**Job:** Swap "Container" for "SizedBox" everywhere it occurs in the entries, and give the lines back with nothing else changed.

Stored data:

########

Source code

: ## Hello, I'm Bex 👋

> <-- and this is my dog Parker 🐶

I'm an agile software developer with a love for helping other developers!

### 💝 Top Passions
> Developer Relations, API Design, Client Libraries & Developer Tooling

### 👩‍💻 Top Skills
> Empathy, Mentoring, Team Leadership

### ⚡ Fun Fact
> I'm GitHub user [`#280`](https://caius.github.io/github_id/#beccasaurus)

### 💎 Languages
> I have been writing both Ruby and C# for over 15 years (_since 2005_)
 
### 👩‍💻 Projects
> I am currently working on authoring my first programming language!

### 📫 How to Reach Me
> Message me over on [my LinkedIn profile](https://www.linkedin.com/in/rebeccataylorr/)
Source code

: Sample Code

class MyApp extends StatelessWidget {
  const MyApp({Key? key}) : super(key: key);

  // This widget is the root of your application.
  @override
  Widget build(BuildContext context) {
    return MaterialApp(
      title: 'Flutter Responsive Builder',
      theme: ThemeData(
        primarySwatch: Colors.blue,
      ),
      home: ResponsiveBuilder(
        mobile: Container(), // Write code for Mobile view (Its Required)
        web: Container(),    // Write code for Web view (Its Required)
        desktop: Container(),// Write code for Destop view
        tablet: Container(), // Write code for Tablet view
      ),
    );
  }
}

########

**Task response:**
Source code

: ## Hello, I'm Bex 👋

> <-- and this is my dog Parker 🐶

I'm an agile software developer with a love for helping other developers!

### 💝 Top Passions
> Developer Relations, API Design, Client Libraries & Developer Tooling

### 👩‍💻 Top Skills
> Empathy, Mentoring, Team Leadership

### ⚡ Fun Fact
> I'm GitHub user [`#280`](https://caius.github.io/github_id/#beccasaurus)

### 💎 Languages
> I have been writing both Ruby and C# for over 15 years (_since 2005_)
 
### 👩‍💻 Projects
> I am currently working on authoring my first programming language!

### 📫 How to Reach Me
> Message me over on [my LinkedIn profile](https://www.linkedin.com/in/rebeccataylorr/)
Source code

: Sample Code

class MyApp extends StatelessWidget {
  const MyApp({Key? key}) : super(key: key);

  // This widget is the root of your application.
  @override
  Widget build(BuildContext context) {
    return MaterialApp(
      title: 'Flutter Responsive Builder',
      theme: ThemeData(
        primarySwatch: Colors.blue,
      ),
      home: ResponsiveBuilder(
        mobile: SizedBox(), // Write code for Mobile view (Its Required)
        web: SizedBox(),    // Write code for Web view (Its Required)
        desktop: SizedBox(),// Write code for Destop view
        tablet: SizedBox(), // Write code for Tablet view
      ),
    );
  }
}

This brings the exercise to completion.